Supe que algo había pasado, porque desde antes de atravesar esa puerta, ya sentía el silencio que, de tanto ser estirado en toda su cauchosa longitud, se salía por las rendijas, por la puerta, por el vidrio resquebrajado (tengo que cambiar ese vidrio, durante la noche se cuela el frío y durante el día este silencio espeso y aterrador). Las bisagras se oyen más fuerte, porque me han sentido llegar y los que hablaban fingen ocuparse de sus asuntos. Pero no soy estúpido: Sé que algo ha pasado, y lo sé porque este no es mi silencio, es uno inventado, demasiado tangible, artificial. Se estira… se estira… (Hasta cuando van a tensar este maldito silencio) Una espalda sobresale del sillón, pero finjo no haber visto nada: No voy a saludar y decir como me fue y que son estas horas de llegar. En la habitación… nadie, por suerte. ¡Ah! Alguien… no me sirvió andar de puntillas, me interceptan, me encaran y me trago el saludo (demasiado cordial para ser real) como un purgante a cucharadas. Siguen tensando el silencio, ha llenado ya toda la casa y empieza a desbordarse: No puedo respirarlo, demasiado denso. ¿Pasó algo? Pregunta estúpida. Una mirada al cuarto de al lado: La cama vacía, apenas un colchón desnudo y unas cuantas cobijas dobladas metódicamente apiladas. “Se ve horrible” pensé. Deberían tenderla, y poner un par de cojines encima. Azules estaría bien. (El silencio se mete ahora en mis oídos, es un pito agudo y fastidioso).

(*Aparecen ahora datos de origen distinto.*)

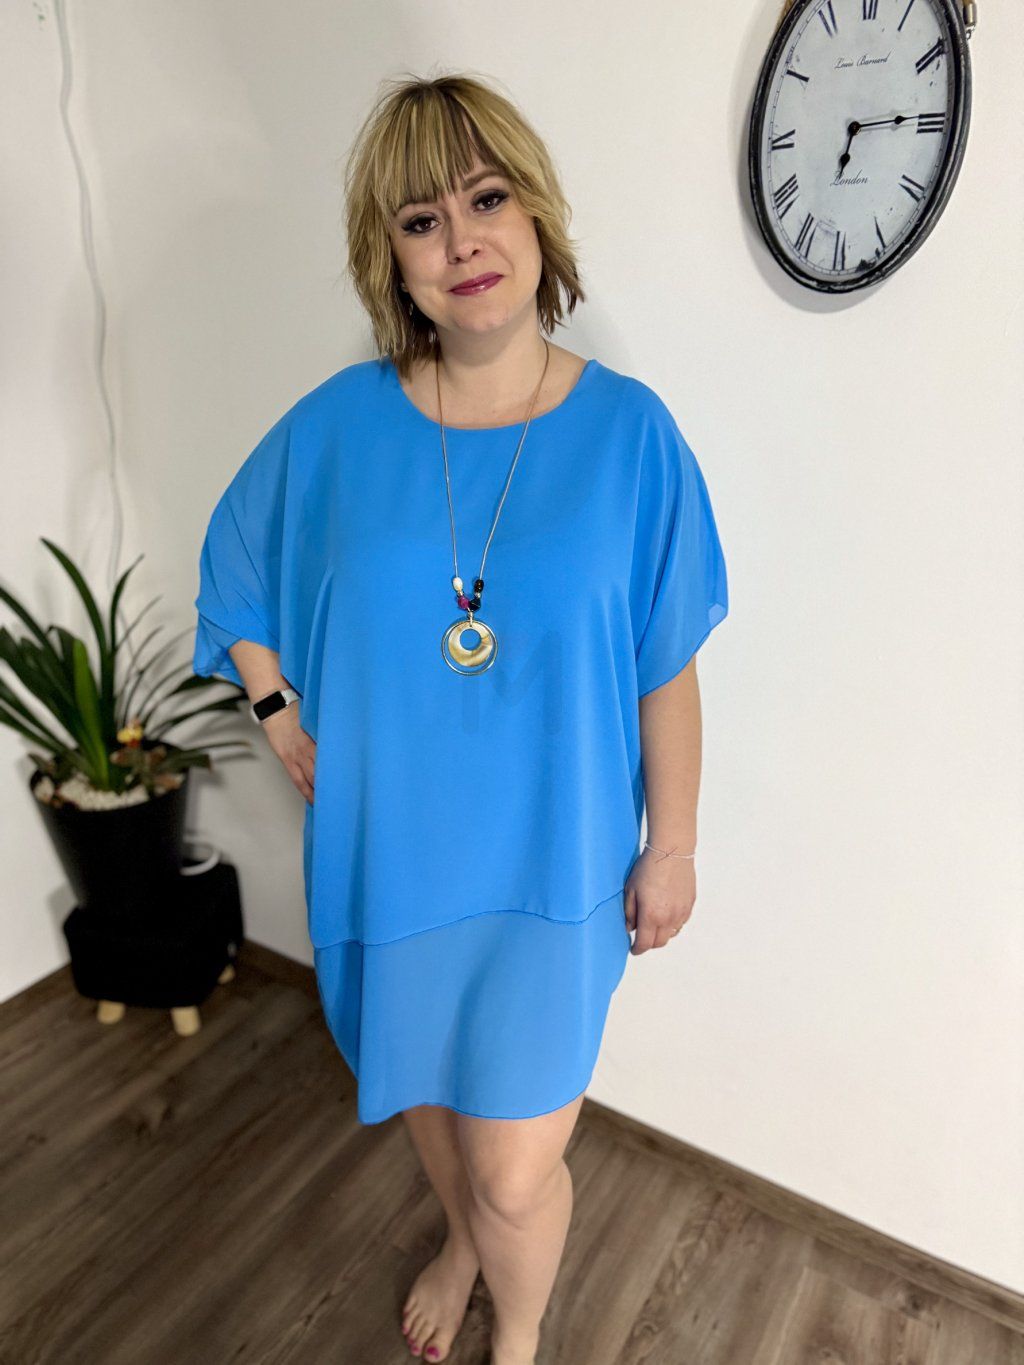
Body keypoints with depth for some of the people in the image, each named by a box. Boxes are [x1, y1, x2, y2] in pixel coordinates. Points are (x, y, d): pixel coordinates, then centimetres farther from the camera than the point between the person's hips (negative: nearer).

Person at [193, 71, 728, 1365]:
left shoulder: (628, 430, -11)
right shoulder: (337, 425, -7)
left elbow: (666, 672, -6)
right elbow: (232, 572, 9)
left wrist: (672, 849, -2)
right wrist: (281, 712, -2)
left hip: (554, 864, -2)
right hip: (386, 854, 3)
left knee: (516, 1175, 9)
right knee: (423, 1087, 27)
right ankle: (459, 1239, 64)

La caja de puntillas se me zafa de las manos (milagro del cielo) y se desparraman por el piso de madera, entre la tabla suelta, bajo los muebles. Me agacho a recogerlas y entonces todo parece estar bien. Una por una, ceremonialmente, van volviendo a la caja (pero no de cualquier manera, limpiamente acomodadas, como debe ser) allí hay otra, y otra. Junto a la bicicleta de… Bueno, una bajo la bicicleta. Me concentro en el vidrio roto que tengo que cambiar, para que nunca más vuelva a colarse, por lo menos ese maldito silencio que ahora me mira desde arriba, y lo siento en la nuca como un cosquilleo. Ya está, casi son todas las puntillas. Una junto al zapato izquierdo (pero los cordones están sueltos, y me urge atarlos) formo las gigantes orejas de conejo y tiro de ellas. Pero no. Se volverán a soltar, y es demasiado infantil para mi gusto. Lo suelto tirando de un cordón y ahora hago un hermoso nudo ciego. Así está mejor. Quedan dos puntillas. (Debería haber comprado una caja más grande) Una mirada de reojo, de nuevo a la habitación donde está esa cama impúdicamente desnuda, sosa, inmóvil… Sin él. Se entonces que quiero para navidad, y lo deseo más que nada en el mundo. Cambiaría cualquier cosa, cualquiera, por una gigantesca caja de puntillas esparcidas por el suelo de esta desértica habitación. Podría recogerlas una a una por siempre, agachado con las rodillas rozando el suelo, y no tener nunca que levantarme: Alzarme irremediablemente sobre mis dos pies y mirar de frente en la habitación ese mueble de una vaciedad estúpida.
Una mirada larga sobre el suelo. No hay más puntillas. Sin poder evitarlo más miro hacia arriba y ahí está esa sonrisa trabajada. Ella se clava en mí y me dice algo torpe, ensayado.
La caja de puntillas, se desploma de mis manos y cae al suelo con el estrépito bendito de vidrios rotos. Con el ambiente enrarecido de una profecía bíblica, ese silencio termina de estirarse y se revienta.